I do have a point. I think. Wait....oh, yes. As I reflect on how silly we all are (me included) and how misdirected our time seems to be and how obsessed we seem to be with the image of our lives that we portray to the world, I am quick to condemn. I am quick to label us all as self-absorbed fakes who need to get a life. However, today, as I contemplated how much I really want to be the person so many people think I am and how, even if I live to be 100, I'm not sure there's enough time left for the Lord to make me that person, I saw things differently. Every morning, I wake up and I'm stuck with me. The real me. The me who knows all the selfish, ugly things I think in my heart. The me who struggles with my flesh every minute of every day. The me who wants to be a better mom, a better wife, a better friend, and a better follower of Christ, and I felt compassion on all of us.
I think, deep down, we all want to be who we portray ourselves to be on Facebook. We are all very well acquainted with our own shortcomings, and we are all very desperate for them to go away. All of us are aware how quickly envy, discontentment, depression, or anger can take hold of us, and we wish it weren't so. We wish we were more like so-and-so or even more like Christ, and yet the more we live, the more we see how far we have to go. In all of us, there is a longing for Eden. The way things were meant to be, before we let ourselves get in the way.
How much more would we resemble the person we want to be if we spent half the time we use perusing posts or posting more posts to connect with God and with others instead?
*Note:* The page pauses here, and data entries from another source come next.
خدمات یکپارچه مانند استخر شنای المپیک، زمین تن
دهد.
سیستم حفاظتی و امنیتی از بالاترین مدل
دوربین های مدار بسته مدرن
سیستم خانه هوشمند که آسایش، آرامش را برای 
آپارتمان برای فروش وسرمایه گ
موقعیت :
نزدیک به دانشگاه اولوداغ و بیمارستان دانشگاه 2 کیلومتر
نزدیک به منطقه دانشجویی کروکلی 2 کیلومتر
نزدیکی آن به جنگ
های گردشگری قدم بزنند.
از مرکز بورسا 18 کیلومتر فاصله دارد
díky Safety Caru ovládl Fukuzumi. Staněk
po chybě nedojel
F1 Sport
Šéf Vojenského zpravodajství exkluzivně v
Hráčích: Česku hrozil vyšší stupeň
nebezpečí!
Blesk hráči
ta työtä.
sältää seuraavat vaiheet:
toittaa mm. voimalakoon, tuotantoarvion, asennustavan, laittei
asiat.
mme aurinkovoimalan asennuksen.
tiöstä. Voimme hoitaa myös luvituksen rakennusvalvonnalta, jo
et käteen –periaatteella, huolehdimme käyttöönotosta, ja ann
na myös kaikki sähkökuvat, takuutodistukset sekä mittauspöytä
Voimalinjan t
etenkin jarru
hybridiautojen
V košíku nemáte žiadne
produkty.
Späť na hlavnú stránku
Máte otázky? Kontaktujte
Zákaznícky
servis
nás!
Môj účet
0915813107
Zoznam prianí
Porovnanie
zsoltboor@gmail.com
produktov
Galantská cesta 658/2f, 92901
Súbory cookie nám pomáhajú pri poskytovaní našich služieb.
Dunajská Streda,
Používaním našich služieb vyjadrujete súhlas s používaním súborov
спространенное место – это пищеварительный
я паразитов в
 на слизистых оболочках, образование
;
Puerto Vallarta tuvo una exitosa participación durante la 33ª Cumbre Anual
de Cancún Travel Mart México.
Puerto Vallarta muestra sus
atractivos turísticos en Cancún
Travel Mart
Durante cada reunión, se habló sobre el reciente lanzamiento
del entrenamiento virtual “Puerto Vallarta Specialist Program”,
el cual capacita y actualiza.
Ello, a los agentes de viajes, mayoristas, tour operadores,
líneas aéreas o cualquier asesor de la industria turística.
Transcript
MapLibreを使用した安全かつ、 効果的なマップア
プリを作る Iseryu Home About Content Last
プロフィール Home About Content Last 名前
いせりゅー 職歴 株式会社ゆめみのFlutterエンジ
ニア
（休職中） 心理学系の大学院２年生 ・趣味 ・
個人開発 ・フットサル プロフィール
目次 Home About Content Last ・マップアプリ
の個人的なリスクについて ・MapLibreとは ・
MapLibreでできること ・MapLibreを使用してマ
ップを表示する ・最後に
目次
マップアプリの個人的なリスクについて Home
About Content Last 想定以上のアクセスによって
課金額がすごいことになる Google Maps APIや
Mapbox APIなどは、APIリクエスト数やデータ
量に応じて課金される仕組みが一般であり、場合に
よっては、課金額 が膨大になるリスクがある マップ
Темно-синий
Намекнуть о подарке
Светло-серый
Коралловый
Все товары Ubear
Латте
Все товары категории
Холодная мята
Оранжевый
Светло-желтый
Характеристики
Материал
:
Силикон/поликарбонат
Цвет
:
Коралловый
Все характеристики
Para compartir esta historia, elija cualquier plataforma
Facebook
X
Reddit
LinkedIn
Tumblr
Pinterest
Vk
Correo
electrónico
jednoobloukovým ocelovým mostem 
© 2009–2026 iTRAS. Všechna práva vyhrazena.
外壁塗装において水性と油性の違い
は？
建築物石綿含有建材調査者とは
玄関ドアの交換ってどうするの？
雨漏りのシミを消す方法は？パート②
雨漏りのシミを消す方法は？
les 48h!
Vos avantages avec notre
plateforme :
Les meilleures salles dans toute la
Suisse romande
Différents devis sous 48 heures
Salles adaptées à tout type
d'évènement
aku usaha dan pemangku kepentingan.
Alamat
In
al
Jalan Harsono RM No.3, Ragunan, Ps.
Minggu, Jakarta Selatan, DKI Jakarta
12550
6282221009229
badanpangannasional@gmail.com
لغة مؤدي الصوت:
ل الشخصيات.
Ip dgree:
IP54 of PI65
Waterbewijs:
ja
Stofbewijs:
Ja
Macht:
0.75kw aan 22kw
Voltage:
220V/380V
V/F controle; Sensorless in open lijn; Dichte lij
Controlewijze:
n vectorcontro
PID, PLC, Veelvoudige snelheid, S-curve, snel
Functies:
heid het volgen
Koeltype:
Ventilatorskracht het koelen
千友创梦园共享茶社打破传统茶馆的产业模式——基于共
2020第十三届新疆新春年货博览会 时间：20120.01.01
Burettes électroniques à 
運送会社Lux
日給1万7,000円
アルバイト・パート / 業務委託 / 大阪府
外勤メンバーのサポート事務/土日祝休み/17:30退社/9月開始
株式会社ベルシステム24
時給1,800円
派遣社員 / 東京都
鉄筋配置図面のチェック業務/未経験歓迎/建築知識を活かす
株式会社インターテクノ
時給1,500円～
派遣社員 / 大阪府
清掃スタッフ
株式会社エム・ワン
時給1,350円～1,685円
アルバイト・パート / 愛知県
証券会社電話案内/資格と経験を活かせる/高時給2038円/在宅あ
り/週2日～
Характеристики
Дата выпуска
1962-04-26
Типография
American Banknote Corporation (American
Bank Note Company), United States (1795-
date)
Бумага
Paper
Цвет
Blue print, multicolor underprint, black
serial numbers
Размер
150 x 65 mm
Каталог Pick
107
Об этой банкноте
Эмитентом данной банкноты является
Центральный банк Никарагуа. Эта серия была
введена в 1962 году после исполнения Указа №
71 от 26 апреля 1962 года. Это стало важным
It is so easy for me to use my phone as an escape...an escape from the laundry or from myself or from my fighting children, and miss the fact that God wants to use all of the circumstances and people and even my own shortcomings to shape me and mature me. He has blessings waiting for us and plans to transform us, but we are too busy planning our next cute quip or proud rant. It is easy to be wrapped up in who we want others to think we are rather than who God is making us to be.
Facebook might not have been around in those history books, way back in the 90's with my Duckheads, but there is nothing new under the sun. The desire for the approval of others and the need to be loved is nothing new, and the attempt to portray a better me than the real me has always been around. The longing to be made whole again has existed since that first bite of forbidden fruit. But there is only One whose love satisfies, whose approval matters, and who has the ability to restore. And, last time I checked, He wasn't on Facebook.
His words are written, timeless and relevant, able to transform and full of gracious love for me. It's time for my mind, my time, my escape to be directed toward Him who delights in making me the person I want to be. And when He does, I won't need the internet to advertise my transformation. I want real people to see the real difference the risen Jesus makes in lives. To Him, we are as we will be, His radiant bride, adorned for His enjoyment.